What a great weekend. I wish I am down at Leguna Seca now...

This is my second track school. My first school was about 2 months ago at Buttonwillow. At this school, I became a true believer of "slow is fast". In the last run, I thought I was driving a lot slower than I did - it just felt that way. However, upon reviewing my in car videos afterwards, I found out that I shaved off about 10 seconds compared to my earlier runs. It turns out that I was driving a lot smoother so it felt slow, but in reality I was going a lot faster. This might be second nature to others, but to me, this is a brand new concept. I just read the thread on Buttonwillow and the overturned Porsche, and how novice drivers drive much more arrgesively than they should have. During this weekend, my instructor threaten to force me to go back to the pits if I didn't slow down / calm down. I was a little pissed at first, but I did slow down so I didn't have to go back to the pits. But in the end, I became a much smoother and faster driver, and I truely grasp the concept of "slow is fast". I told my instructor about this in the end and we laughed about it.

I also had a chance to ride in a race prep-ed Miata but with a stock engine. The instructor said there is a sepcial name / class for this Miata but I forgot what it was. Anyways, it's truely amazing to ride in car with maybe 150hp, but passing M cars left and right. I think the instructor even held off an M5. Another concept drilled into my head - it's the driver, not the car, that makes the difference.

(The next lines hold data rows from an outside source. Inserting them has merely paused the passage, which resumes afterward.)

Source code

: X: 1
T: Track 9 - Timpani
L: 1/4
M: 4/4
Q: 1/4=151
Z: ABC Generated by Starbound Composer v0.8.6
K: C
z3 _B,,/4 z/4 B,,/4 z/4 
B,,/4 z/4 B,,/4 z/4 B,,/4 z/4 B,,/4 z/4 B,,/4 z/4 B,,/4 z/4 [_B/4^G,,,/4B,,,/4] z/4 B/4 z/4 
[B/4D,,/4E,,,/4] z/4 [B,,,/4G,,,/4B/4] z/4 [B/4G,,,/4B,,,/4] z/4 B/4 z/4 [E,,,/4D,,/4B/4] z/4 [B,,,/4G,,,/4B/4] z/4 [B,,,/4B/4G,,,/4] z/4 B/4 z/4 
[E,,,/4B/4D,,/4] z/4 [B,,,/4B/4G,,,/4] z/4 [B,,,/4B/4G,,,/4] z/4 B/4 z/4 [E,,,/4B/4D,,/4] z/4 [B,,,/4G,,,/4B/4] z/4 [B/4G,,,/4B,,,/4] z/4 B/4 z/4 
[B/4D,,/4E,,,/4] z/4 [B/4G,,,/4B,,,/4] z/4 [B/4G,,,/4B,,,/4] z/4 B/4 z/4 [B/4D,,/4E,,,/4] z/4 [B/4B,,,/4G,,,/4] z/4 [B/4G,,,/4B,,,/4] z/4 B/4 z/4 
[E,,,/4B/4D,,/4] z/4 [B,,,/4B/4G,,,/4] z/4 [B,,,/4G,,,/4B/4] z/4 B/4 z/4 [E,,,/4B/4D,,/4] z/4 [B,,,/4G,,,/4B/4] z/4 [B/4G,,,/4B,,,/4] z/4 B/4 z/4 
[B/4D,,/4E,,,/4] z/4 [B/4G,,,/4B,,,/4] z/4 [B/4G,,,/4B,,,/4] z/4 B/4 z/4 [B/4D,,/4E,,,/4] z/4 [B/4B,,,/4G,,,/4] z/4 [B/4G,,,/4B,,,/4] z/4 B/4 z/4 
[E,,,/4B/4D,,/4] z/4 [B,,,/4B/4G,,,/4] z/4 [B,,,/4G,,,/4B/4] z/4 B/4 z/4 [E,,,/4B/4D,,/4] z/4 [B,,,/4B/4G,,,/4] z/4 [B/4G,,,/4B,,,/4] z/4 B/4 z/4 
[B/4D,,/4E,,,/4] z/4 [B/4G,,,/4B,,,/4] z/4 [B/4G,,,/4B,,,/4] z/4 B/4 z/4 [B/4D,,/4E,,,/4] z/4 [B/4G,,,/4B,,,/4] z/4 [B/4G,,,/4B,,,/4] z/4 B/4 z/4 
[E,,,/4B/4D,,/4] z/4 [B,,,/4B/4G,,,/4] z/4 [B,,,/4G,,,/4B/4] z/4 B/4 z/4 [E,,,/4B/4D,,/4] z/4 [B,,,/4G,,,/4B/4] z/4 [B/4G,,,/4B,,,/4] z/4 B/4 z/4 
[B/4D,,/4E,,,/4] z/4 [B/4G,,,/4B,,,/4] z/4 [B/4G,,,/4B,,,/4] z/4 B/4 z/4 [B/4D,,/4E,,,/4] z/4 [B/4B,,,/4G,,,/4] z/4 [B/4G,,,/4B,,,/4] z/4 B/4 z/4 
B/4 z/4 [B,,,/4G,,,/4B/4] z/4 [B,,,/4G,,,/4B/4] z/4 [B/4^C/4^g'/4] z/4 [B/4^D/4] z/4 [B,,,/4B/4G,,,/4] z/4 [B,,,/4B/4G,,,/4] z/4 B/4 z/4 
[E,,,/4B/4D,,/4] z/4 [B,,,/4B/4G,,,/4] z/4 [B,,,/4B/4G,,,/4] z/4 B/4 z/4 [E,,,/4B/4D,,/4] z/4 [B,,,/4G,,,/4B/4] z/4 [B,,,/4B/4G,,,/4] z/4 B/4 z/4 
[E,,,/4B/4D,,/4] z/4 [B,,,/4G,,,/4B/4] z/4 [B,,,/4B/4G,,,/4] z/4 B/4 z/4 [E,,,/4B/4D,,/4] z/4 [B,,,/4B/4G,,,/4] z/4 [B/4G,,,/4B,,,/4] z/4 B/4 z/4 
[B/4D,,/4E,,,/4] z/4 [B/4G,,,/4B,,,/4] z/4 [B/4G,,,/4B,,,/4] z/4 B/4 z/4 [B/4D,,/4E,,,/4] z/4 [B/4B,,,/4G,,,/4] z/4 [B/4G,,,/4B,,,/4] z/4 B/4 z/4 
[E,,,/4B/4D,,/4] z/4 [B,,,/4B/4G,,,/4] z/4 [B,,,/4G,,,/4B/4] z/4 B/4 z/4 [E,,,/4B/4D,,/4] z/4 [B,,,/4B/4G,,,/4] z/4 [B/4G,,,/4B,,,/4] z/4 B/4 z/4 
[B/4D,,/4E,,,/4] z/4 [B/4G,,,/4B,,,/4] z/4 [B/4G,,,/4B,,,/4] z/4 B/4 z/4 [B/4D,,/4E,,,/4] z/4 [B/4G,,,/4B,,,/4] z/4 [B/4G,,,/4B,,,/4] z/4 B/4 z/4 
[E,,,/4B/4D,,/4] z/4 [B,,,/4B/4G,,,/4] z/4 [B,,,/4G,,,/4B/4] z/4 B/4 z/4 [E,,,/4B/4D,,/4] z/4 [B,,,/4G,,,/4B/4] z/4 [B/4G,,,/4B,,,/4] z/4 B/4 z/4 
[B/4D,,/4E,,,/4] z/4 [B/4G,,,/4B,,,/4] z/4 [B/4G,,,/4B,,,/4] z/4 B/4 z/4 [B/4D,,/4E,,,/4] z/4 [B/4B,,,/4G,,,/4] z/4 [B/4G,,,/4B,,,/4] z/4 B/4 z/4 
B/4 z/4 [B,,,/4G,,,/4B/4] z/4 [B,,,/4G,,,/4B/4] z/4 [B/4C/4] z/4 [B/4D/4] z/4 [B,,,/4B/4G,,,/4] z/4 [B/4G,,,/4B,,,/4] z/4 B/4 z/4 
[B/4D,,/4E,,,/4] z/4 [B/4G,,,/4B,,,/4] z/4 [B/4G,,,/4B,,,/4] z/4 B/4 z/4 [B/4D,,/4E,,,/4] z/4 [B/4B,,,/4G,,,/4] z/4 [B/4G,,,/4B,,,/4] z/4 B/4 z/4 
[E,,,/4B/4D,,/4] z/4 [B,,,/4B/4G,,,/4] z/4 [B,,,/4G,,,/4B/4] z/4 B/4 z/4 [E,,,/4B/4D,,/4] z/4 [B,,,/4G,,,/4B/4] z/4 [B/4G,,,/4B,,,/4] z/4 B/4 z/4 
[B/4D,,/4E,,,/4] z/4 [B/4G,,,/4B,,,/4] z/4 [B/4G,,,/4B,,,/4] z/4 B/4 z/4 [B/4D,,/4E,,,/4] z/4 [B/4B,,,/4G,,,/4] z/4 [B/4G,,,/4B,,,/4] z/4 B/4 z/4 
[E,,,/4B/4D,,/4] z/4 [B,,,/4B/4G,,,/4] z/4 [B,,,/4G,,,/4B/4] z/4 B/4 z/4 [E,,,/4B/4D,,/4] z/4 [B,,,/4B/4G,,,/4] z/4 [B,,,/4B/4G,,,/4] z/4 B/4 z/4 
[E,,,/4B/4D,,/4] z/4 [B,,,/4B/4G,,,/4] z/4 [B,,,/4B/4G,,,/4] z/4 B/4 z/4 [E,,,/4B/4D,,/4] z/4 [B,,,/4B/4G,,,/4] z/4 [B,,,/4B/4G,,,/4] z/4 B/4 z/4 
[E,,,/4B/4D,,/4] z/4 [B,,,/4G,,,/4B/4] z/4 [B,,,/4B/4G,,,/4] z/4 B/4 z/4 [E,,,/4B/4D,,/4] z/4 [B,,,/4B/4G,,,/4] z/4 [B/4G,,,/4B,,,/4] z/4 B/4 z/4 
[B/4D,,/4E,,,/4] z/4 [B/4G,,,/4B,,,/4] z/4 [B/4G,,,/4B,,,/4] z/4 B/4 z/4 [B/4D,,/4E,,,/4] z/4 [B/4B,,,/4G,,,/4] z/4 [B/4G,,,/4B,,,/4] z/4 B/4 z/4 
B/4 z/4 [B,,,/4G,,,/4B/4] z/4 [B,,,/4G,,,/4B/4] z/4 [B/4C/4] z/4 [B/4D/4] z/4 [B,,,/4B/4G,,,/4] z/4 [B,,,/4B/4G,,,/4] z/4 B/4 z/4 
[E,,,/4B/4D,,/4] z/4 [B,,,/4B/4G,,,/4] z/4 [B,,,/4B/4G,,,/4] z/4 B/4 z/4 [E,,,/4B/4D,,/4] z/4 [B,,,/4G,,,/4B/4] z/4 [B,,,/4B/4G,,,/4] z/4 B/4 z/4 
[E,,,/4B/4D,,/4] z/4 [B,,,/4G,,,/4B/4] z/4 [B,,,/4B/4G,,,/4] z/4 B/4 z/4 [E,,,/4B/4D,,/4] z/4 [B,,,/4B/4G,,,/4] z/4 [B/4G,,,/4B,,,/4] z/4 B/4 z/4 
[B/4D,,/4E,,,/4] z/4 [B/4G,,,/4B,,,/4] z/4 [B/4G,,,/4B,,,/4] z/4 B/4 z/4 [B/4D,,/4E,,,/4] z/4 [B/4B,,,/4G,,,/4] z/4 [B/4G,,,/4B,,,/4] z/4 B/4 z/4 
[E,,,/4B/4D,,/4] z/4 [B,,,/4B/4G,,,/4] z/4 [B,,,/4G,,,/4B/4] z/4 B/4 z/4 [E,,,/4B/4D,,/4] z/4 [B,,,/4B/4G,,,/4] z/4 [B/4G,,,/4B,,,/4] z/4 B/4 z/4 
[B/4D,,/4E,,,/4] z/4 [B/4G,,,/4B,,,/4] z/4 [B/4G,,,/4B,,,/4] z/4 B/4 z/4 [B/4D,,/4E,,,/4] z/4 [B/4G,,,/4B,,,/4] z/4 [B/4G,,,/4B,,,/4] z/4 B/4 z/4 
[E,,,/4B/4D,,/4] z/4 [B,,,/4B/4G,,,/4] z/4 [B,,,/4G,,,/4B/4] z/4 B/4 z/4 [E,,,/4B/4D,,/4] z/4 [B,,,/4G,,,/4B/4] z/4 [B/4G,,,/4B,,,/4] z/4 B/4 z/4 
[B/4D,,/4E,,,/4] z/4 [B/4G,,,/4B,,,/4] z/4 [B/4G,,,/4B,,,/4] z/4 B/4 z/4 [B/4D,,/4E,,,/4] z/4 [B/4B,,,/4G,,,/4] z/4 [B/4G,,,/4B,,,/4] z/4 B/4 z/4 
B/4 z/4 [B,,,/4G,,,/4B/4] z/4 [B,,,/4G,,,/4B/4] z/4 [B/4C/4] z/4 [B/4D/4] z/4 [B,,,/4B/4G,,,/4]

By the way, I had the chance to meet with Stuka and Raffi. Seems like you guys made it back allright. How long did it take you guys to get back? I hope it's not 9 hours?


----------



## Raffi (May 18, 2002)

Galun said:


> *I also had a chance to ride in a race prep-ed Miata but with a stock engine. The instructor said there is a sepcial name / class for this Miata but I forgot what it was. Anyways, it's truely amazing to ride in car with maybe 150hp, but passing M cars left and right. I think the instructor even held off an M5. Another concept drilled into my head - it's the driver, not the car, that makes the difference.*


They're called Spec Miatas. You are correct that the driver makes a big difference. A track junkie who shall remain nameless was able to pass each E46 M3 in his run group during each session (except those driven by instructors, of course), with his lowly 225hp 330ci! :bigpimp:



> * By the way, I had the chance to meet with Stuka and Raffi. Seems like you guys made it back allright. How long did it take you guys to get back? I hope it's not 9 hours?  *


It was nice meeting you. I am glad to see you had fun and learned to enjoy your BMW! Yes, slow is fast. But our trip back was toooooo slow!  We left at 5 and got back in town at midnight - including a half hour stop for gas and food. I was beat this morning.


----------



## Chris330Ci (Jan 23, 2002)

Galun said:


> * In the last run, I thought I was driving a lot slower than I did - it just felt that way. However, upon reviewing my in car videos afterwards, I found out that I shaved off about 10 seconds compared to my earlier runs. It turns out that I was driving a lot smoother so it felt slow, but in reality I was going a lot faster. *


I'm right there with you. During one of my laps at CMP the other weekend, my instructor started laughing. I was like 'What's so funny..?!' He said 'Man, you are driving so much faster than you were yesterday it's not even funny.' At the time I didn't really believe him because like you, I felt I was driving much slower. Then going back and looking at my videos, each lap time consistently decreased. Not that I was going for times, but that is how I break down my videos, by lap. So, it was very easy to notice any differences. Slow in, fast out!


----------



## Raffi (May 18, 2002)

*Re: Re: Random Thoughts about Sears Point weekend*



Chris330Ci said:


> *
> 
> Slow in, fast out! *


That is THE key! :thumbup:


----------